Three generations of Eiroas. From left to right: Generoso Eiroa, Julio Eiroa, Julio José Eiroa and Christian Eiroa.

Generoso Eiroa, who spent 70 years working in the tobacco trade in just about every major tobacco-producing country from Cuba to the Dominican Republic, died on Friday. He was 86 years old. He was the uncle of cigar maker Christian Eiroa and the brother of tobacco grower Julio Eiroa.

In a heartfelt note, Christian recalled how his uncle looked after him when he was just three years old, living in Honduras and badly burned. “My mother tells me how he carried me to the hospital in his arms,” ​​he wrote. “I spent months at his house in Tegucigalpa recovering and every day he would come to my room and make me a paper airplane.” Generoso continued to care for Christian and his family later, when Julio Eiroa, Generoso’s brother and Christian’s father, was partially paralyzed in a plane crash in 1977.

Generoso Eiroa started working with tobacco at the age of 16, running the La Victoria del Corojo tobacco farm in Cuba. “Being the eldest in the family, it was up to him to take care of my grandmother, Victoria and her two little brothers, Julio and Francisco,” said Christian Eiroa. Generoso would go to Tampa, Florida in 1960, then to Nicaragua in 1962, working on tobacco plantations. In 1964 he moved to Jamastran, Honduras, joining his younger brother, Julio, on a tobacco farm.

“They lived in a shack with three light bulbs and a generator that shut down at 8 p.m. every night so they could save every penny. My dad and uncle worked together until the late 70’s. Tio Gene was extremely organized and was known to keep a pencil log even in his later years.
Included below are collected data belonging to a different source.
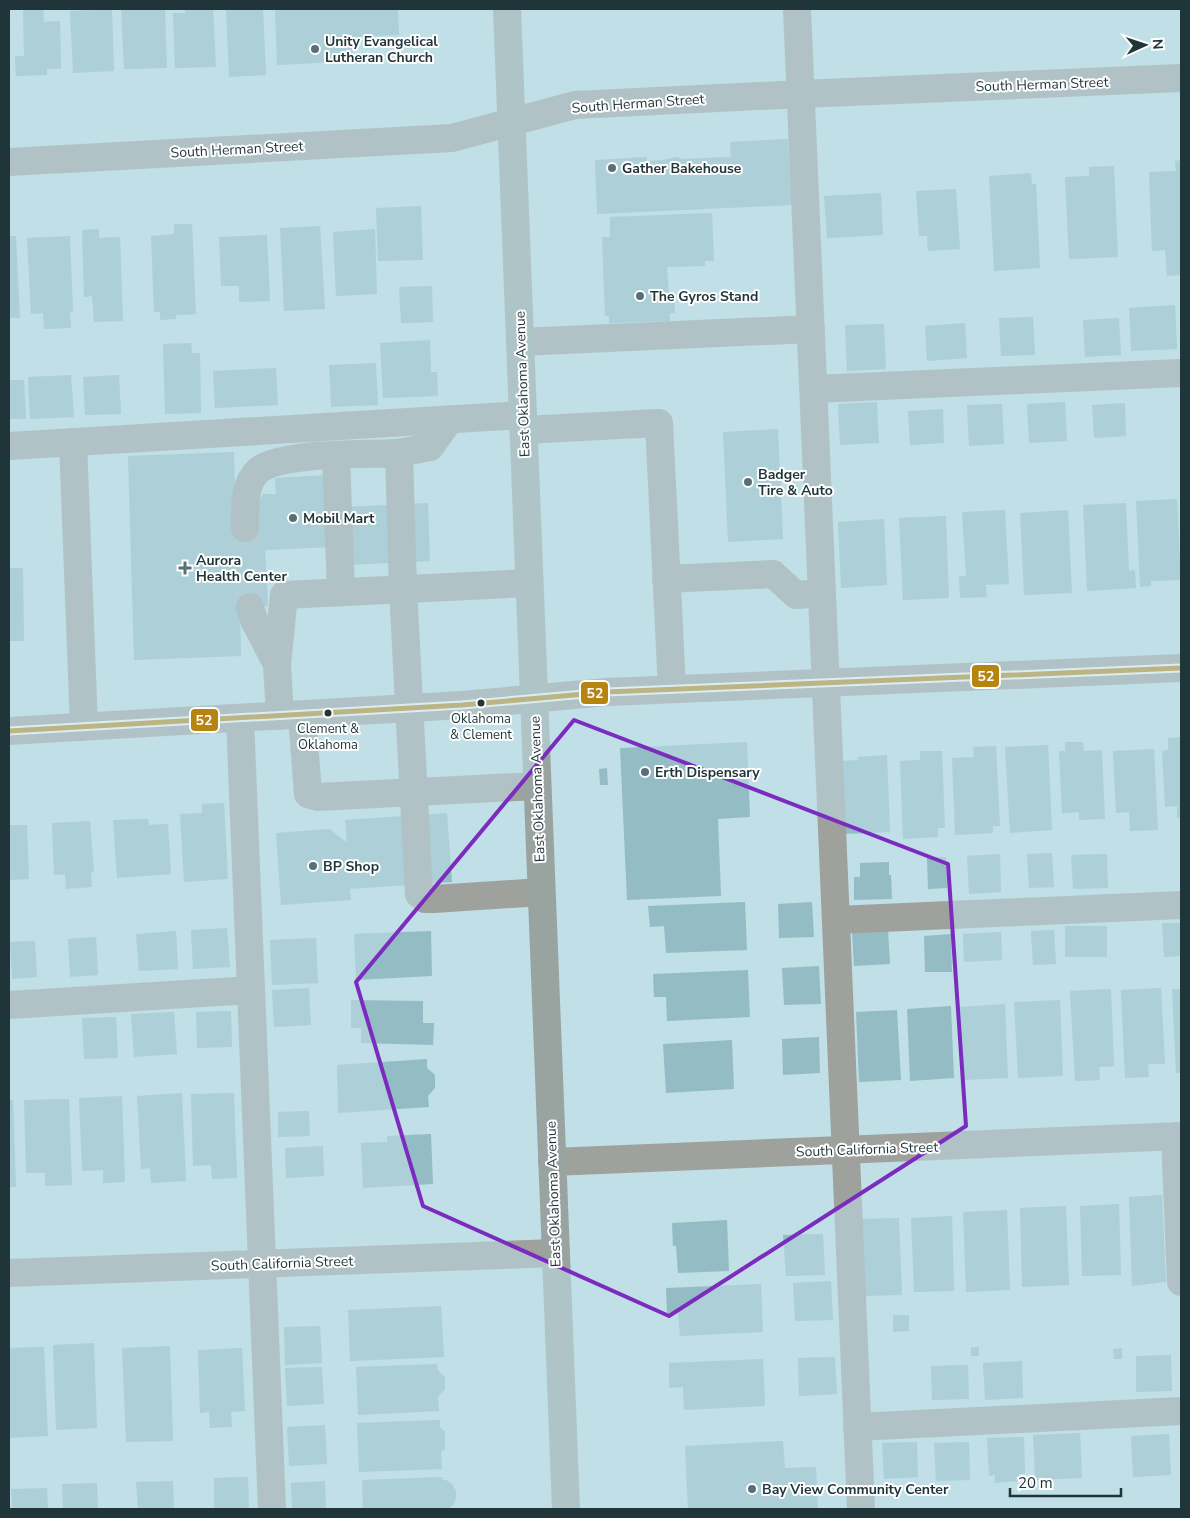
<svg xmlns="http://www.w3.org/2000/svg" width="1190" height="1518" viewBox="0 0 1190 1518" font-family="'Nunito Sans',sans-serif">
	<rect width="100%" height="100%" fill="#c0dfe7"/>
	<path fill="#94bcc5" d="M43,9L44,22L60,21L61,69H47V75L16,76L15,56H24L23,10Z
		M112,9L114,71L73,73L70,11Z
		M121,9H165L167,68L124,69Z
		M185,9H213L216,67L175,68L173,13H185Z
		M226,9H263L266,75L229,77Z
		M275,9H398L399,35L352,37L353,61L277,65Z
		M788,139L792,205L597,214L595,160L647,157V161L663,160L676,157L682,159L731,157L730,142Z
		M1181,160V275L1167,276L1165,250L1152,251L1149,172L1176,171L1175,161Z
		M1114,166L1118,257L1069,259L1065,177L1089,176V167Z
		M1031,173L1032,184H1036L1040,268L994,271L989,176Z
		M956,189L960,249L928,251L927,236H919L916,191Z
		M881,193L883,235L827,238L824,196Z
		M421,206L423,260L378,261L376,208Z
		M712,213L714,261H705V266L667,267L669,296H674L675,313H670V321L609,323V316H605L602,237H610V217Z
		M174,224H192L196,314L176,315V319L160,320V312H154L151,236L174,234Z
		M320,226L325,309L284,311L280,228Z
		M99,229V238L120,237L123,321L94,322L92,296L84,297L82,230Z
		M375,229L377,294L336,296L333,232Z
		M267,235L270,301L239,302V286H221L219,237Z
		M9,236H16L20,318H9Z
		M70,236L73,312H70L71,328L44,329L43,313L31,314L27,238Z
		M432,286L433,322L401,323L399,287Z
		M1175,305L1177,349L1131,351L1129,308Z
		M1033,317L1035,355L1001,356L999,318Z
		M1119,318L1121,355L1085,357L1083,320Z
		M965,323L967,358L927,361L925,326Z
		M884,324L886,369L847,371L845,325Z
		M430,340L431,372H437L438,396L383,398L380,343Z
		M191,343L192,353H200L201,413L165,414L163,344Z
		M376,363L378,405L331,407L329,365Z
		M276,368L278,405L215,408L213,371Z
		M71,375L74,417L30,419L28,377Z
		M119,375L121,414L85,415L83,377Z
		M9,380H24L26,419H9Z
		M877,402L879,443L840,445L838,404Z
		M1065,402L1067,441L1029,443L1027,404Z
		M1125,403L1126,436L1094,438L1092,405Z
		M1002,404L1004,444L969,446L967,405Z
		M943,409L944,443L910,445L908,411Z
		M778,429L783,539L728,542L723,432Z
		M234,452L236,528L255,509L263,494H276L275,478L329,475L332,547L265,550L268,606L240,608L241,656L134,660L128,456Z
		M1177,499L1181,580L1151,581V586L1140,587L1136,501Z
		M428,503L430,561L347,565L344,507Z
		M1126,503L1129,571L1135,570L1136,588L1087,591L1083,505Z
		M1005,510L1009,584L986,585L987,597L960,598L959,576H966L962,512Z
		M1068,510L1072,593L1024,595L1020,513Z
		M946,516L949,598L903,600L899,518Z
		M884,519L887,585L841,588L838,522Z
		M9,568H23L24,641H9Z
		M1181,737V817L1177,818V806L1165,807L1162,751L1168,750V738Z
		M747,742L750,817L718,819L721,896L627,900L620,748Z
		M1065,742H1083L1084,751L1102,750L1105,819L1079,820V812L1062,813L1059,751H1065Z
		M1048,745L1052,830L1010,833L1005,747Z
		M996,746L1000,826H993V833L955,835L952,758L974,757L973,747Z
		M1154,749L1158,830L1130,831L1129,812L1116,813L1113,751Z
		M920,751H942L945,828H938V837L903,839L900,761L920,760Z
		M887,755L890,832L845,834L842,761L858,760V757Z
		M607,768L608,785H600L599,769Z
		M224,803L228,879L184,882L180,814L202,813V804Z
		M447,813L452,882L350,889L351,900L281,905L276,833L330,829L347,843L345,820Z
		M148,819L149,825L168,824L171,874L117,878L113,820Z
		M90,821L94,872H91L92,887L66,889L65,874L54,875L52,823Z
		M9,825H27L29,879L9,880Z
		M1052,853L1054,887L1029,888L1027,854Z
		M1000,854L1001,892L969,894L967,856Z
		M1107,854L1108,888L1073,889L1071,855Z
		M946,857L947,888L928,889L927,858Z
		M889,862V875H891L892,899L854,900V877H860V863Z
		M745,902L747,950L666,953L664,926L650,927L648,906Z
		M812,902L814,937L779,938L778,904Z
		M1162,923H1181V956L1164,957Z
		M1065,926H1107V957H1065Z
		M227,928L230,967L193,969L191,930Z
		M888,930L890,964L854,966L852,932Z
		M1054,930L1056,964L1033,965L1031,931Z
		M176,931L178,969L139,971L136,934Z
		M431,931L432,976L356,980L354,934Z
		M1001,932L1002,960L964,962L963,934Z
		M951,934L952,972H925L924,936Z
		M96,937L98,975L70,977L68,939Z
		M316,938L318,983L272,985L270,940Z
		M35,941L37,977L12,979L10,942Z
		M819,966L821,1004L784,1005L782,968Z
		M748,970L750,1017L667,1021L666,997H654L653,974Z
		M309,988L311,1025L274,1027L272,990Z
		M1161,988L1165,1064H1148L1149,1077L1125,1078L1121,990Z
		M1111,989L1114,1066L1099,1067L1100,1080L1075,1081L1070,991Z
		M1172,989H1181V1073H1176Z
		M351,1000L423,1001V1023H434L433,1045L361,1043V1028H351Z
		M1060,1000L1063,1076L1018,1078L1014,1002Z
		M1005,1004L1008,1078L963,1080L960,1007Z
		M951,1006L954,1078L910,1081L907,1009Z
		M897,1010L901,1080L859,1082L856,1012Z
		M231,1011L232,1047L197,1048L196,1012Z
		M174,1012L177,1054L134,1057L131,1014Z
		M116,1017L118,1058L84,1059L82,1018Z
		M819,1037L820,1073L783,1075L782,1039Z
		M732,1040L734,1089L666,1093L663,1044Z
		M427,1059V1068L435,1075V1088L428,1096L429,1107L338,1113L337,1065Z
		M182,1093L186,1181L151,1183L150,1168L141,1169L137,1096Z
		M234,1093L237,1178L212,1179L211,1165L193,1166L191,1094Z
		M122,1096L125,1182L103,1183V1170L82,1171L79,1098Z
		M69,1099L72,1185L45,1186V1173H26L24,1100Z
		M9,1100H13L16,1187H9Z
		M309,1111L310,1136L278,1137V1112Z
		M431,1134L433,1184L363,1188L361,1143L387,1142V1136Z
		M323,1146L324,1176L286,1178L285,1148Z
		M1162,1195L1166,1282L1132,1286L1129,1197Z
		M1119,1204L1121,1275L1082,1276L1080,1206Z
		M1066,1206L1069,1285L1022,1287L1020,1208Z
		M1007,1210L1010,1290L966,1292L963,1212Z
		M952,1216L954,1291L914,1292L911,1218Z
		M899,1218L902,1295L862,1296L859,1219Z
		M727,1220L729,1271L678,1273L676,1246H673L672,1223Z
		M823,1234L825,1275L786,1276L783,1235Z
		M831,1281L833,1320L795,1321L793,1283Z
		M761,1284L763,1332L680,1336L678,1312L667,1313L666,1288Z
		M441,1306L444,1357L350,1361L348,1310Z
		M893,1315H909V1331L893,1332Z
		M320,1326L322,1363L285,1365L284,1327Z
		M94,1343L97,1428L56,1430L53,1345Z
		M170,1346L173,1441L126,1442L122,1348Z
		M44,1347L48,1436L9,1438V1348Z
		M971,1347H979V1356H971Z
		M242,1348L245,1411L231,1412L232,1427L210,1428L209,1412L200,1413L198,1350Z
		M1122,1348V1359H1114L1113,1349Z
		M1171,1355L1172,1391L1136,1392V1356Z
		M835,1357L837,1394L799,1396L798,1358Z
		M763,1359L765,1406L684,1410L683,1387L669,1388V1363Z
		M1022,1361L1023,1398L985,1400L983,1363Z
		M437,1364L438,1370L445,1377V1389L438,1397L439,1411L358,1415L356,1367Z
		M968,1365L969,1399L932,1400L931,1366Z
		M322,1367L324,1404L287,1406L285,1368Z
		M440,1420V1427L445,1432V1449L441,1452L442,1469L359,1472L357,1423Z
		M325,1425L327,1464L289,1466L287,1427Z
		M1080,1433L1082,1478L1035,1480L1033,1435Z
		M1169,1434L1171,1475L1133,1477L1131,1436Z
		M1024,1437L1025,1473L1019,1474V1481L995,1483V1475L989,1476L987,1438Z
		M783,1441L785,1468L816,1467L818,1509H688L685,1446Z
		M917,1442L918,1477L884,1479L882,1443Z
		M969,1442L970,1480L936,1481L934,1443Z
		M248,1477L249,1509H214V1478Z
		M443,1477L442,1480H446L452,1484L456,1491V1499L453,1505L448,1509H363L362,1480Z
		M173,1481L174,1509H138L136,1482Z
		M325,1481L326,1509H292L291,1483Z
		M97,1483L98,1509H63L62,1484Z
		M47,1488L48,1509H12L11,1489Z"/>
	<g fill="none" stroke-linecap="round" stroke-linejoin="round">
		<path stroke="#a0bdc4" stroke-width="28" stroke-dasharray="28 14" stroke-linecap="butt" d="M245,528L250,607"/>
		<path stroke="#9ea19c" stroke-width="28" d="M797,9L861,1509
			M9,162L452,138L575,105L801,94L1181,78
			M520,342L811,329
			M814,389L1181,373
			M524,430L659,423L672,689
			M73,442L84,727
			M9,446L523,415
			M399,453L403,589L419,894L425,899H434L541,892
			M336,456L341,592
			M245,528C245,510 243,483 259,470C283,452 364,455 396,453C408,452 419,449 430,447L450,419
			M666,579L773,574L796,595L822,593
			M250,607L254,620L277,664
			M302,715L308,794L318,797L537,786
			M280,716L277,664L284,595L529,583
			M240,718L272,1509
			M9,731L462,705L607,692L1181,668
			M836,920L1181,905
			M9,1005L251,990
			M1175,1136L1181,1282
			M552,1162L1181,1136
			M9,1273L556,1253
			M857,1427L1181,1411"/>
		<path stroke="#99a4a1" stroke-width="28" d="M507,9L566,1509"/>
		<defs>
			<path id="bus-1" d="M9,731L462,705L607,692L1181,668"/>
		</defs>
		<use href="#bus-1" stroke="#fefefe" stroke-width="9"/>
		<use href="#bus-1" stroke="#b68411" stroke-width="5"/>
	</g>
	<path d="M0 0H1190V1518H0ZM574,720L948,864L966,1126L669,1316L423,1206L356,982Z" fill="#c0dfe7" fill-opacity=".55" fill-rule="evenodd"/>
	<path fill="none" stroke="#7b2cbf" stroke-width="4" stroke-linejoin="round" d="M574,720L948,864L966,1126L669,1316L423,1206L356,982Z"/>
	<g fill="#577077" stroke="#fefefe" stroke-width="2">
		<circle cx="315" cy="49" r="5"/>
		<circle cx="612" cy="168" r="5"/>
		<circle cx="640" cy="296" r="5"/>
		<circle cx="748" cy="482" r="5"/>
		<circle cx="293" cy="518" r="5"/>
		<path d="M182.5 560.5h5v5h5v5h-5v5h-5v-5h-5v-5h5z"/>
		<circle cx="645" cy="772" r="5"/>
		<circle cx="313" cy="866" r="5"/>
		<circle cx="752" cy="1489" r="5"/>
	</g>
	<g fill="#1f353a" stroke="#fefefe" stroke-width="2">
		<circle cx="481" cy="703" r="4.5"/>
		<circle cx="328" cy="713" r="4.5"/>
	</g>
	<g text-anchor="middle" stroke-width="4" stroke-linejoin="round" paint-order="stroke">
		<g font-size="13" fill="#1f353a" stroke="#fefefe">
			<text x="481" y="723">Oklahoma<tspan x="481" dy="16">&amp; Clement</tspan></text>
			<text x="328" y="733">Clement &amp;<tspan x="328" dy="16">Oklahoma</tspan></text>
		</g>
		<g font-size="14" font-weight="bold" fill="#1f353a" stroke="#fefefe" text-anchor="start">
			<text x="325" y="46">Unity Evangelical<tspan x="325" dy="16">Lutheran Church</tspan></text>
			<text x="622" y="173">Gather Bakehouse</text>
			<text x="650" y="301">The Gyros Stand</text>
			<text x="758" y="479">Badger<tspan x="758" dy="16">Tire &amp; Auto</tspan></text>
			<text x="303" y="523">Mobil Mart</text>
			<text x="196" y="565">Aurora<tspan x="196" dy="16">Health Center</tspan></text>
			<text x="655" y="777">Erth Dispensary</text>
			<text x="323" y="871">BP Shop</text>
			<text x="762" y="1494">Bay View Community Center</text>
		</g>
		<g font-size="14" fill="#1f353a" stroke="#fefefe">
			<text transform="translate(1042 84) rotate(-2)" y="5">South Herman Street</text>
			<text transform="translate(638 103) rotate(-4)" y="5">South Herman Street</text>
			<text transform="translate(237 149) rotate(-3)" y="5">South Herman Street</text>
			<text transform="translate(522 384) rotate(-92)" y="5">East Oklahoma Avenue</text>
			<text transform="translate(537 789) rotate(-92)" y="5">East Oklahoma Avenue</text>
			<text transform="translate(867 1149) rotate(-2)" y="5">South California Street</text>
			<text transform="translate(553 1194) rotate(-92)" y="5">East Oklahoma Avenue</text>
			<text transform="translate(282 1263) rotate(-2)" y="5">South California Street</text>
		</g>
	</g>
	<g stroke="#fefefe" stroke-width="2">
		<rect x="971" y="664" width="29" height="24" rx="5" fill="#b68411"/>
		<rect x="580" y="681" width="29" height="24" rx="5" fill="#b68411"/>
		<rect x="190" y="708" width="29" height="24" rx="5" fill="#b68411"/>
	</g>
	<g font-size="14" text-anchor="middle" font-weight="bold" fill="#fff">
		<text x="986" y="681">52</text>
		<text x="595" y="698">52</text>
		<text x="204" y="725">52</text>
	</g>
	<rect width="1190" height="1518" fill="none" stroke="#1f353a" stroke-width="20"/>
	<g transform="translate(1145 45) rotate(87)" stroke="#fefefe" stroke-width="4" paint-order="stroke">
	<path d="M0-4L9 19L0 12L-9 19Z" fill="#1f353a"/>
	<text y="-8" font-size="14" font-weight="bold" text-anchor="middle" fill="#1f353a">N</text>
	</g>
	<path d="M1010 1488v8h111v-8" fill="none" stroke="#1f353a" stroke-width="2.5"/>
	<text x="1018" y="1488" font-size="15" fill="#1f353a" stroke="#fefefe" stroke-width="4" paint-order="stroke">20 m</text>
</svg>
In 1980, Generoso moved to Santiago, Dominican Republic, where we went to work with INETAB, a division of Universal Leaf, which handled the company’s air-cured dark tobacco. He retired from INETAB in 2000.

Cigar tobacco is strong in the Eiroa family. Julio and Christian made Camacho and other cigars together, and Christian now owns CLE Cigar Co., making cigar brands such as CLE Chele, Prieto, and 25th Anniversary, all of which contain Honduran Corojo seed tobacco. Julio and Christian still grow tobacco in the Jamastran Valley in Honduras.

“He never quit the tobacco business,” Christian said of his uncle. “Even when I visited him in the hospital, he was coordinating the last filling containers I had bought him.”

Generoso Eiroa is survived by his wife, Bertica; by his children Genito, Mary, Vicky and Jorge; his brothers Julio and Francisco; eight grandchildren and one great-grandchild.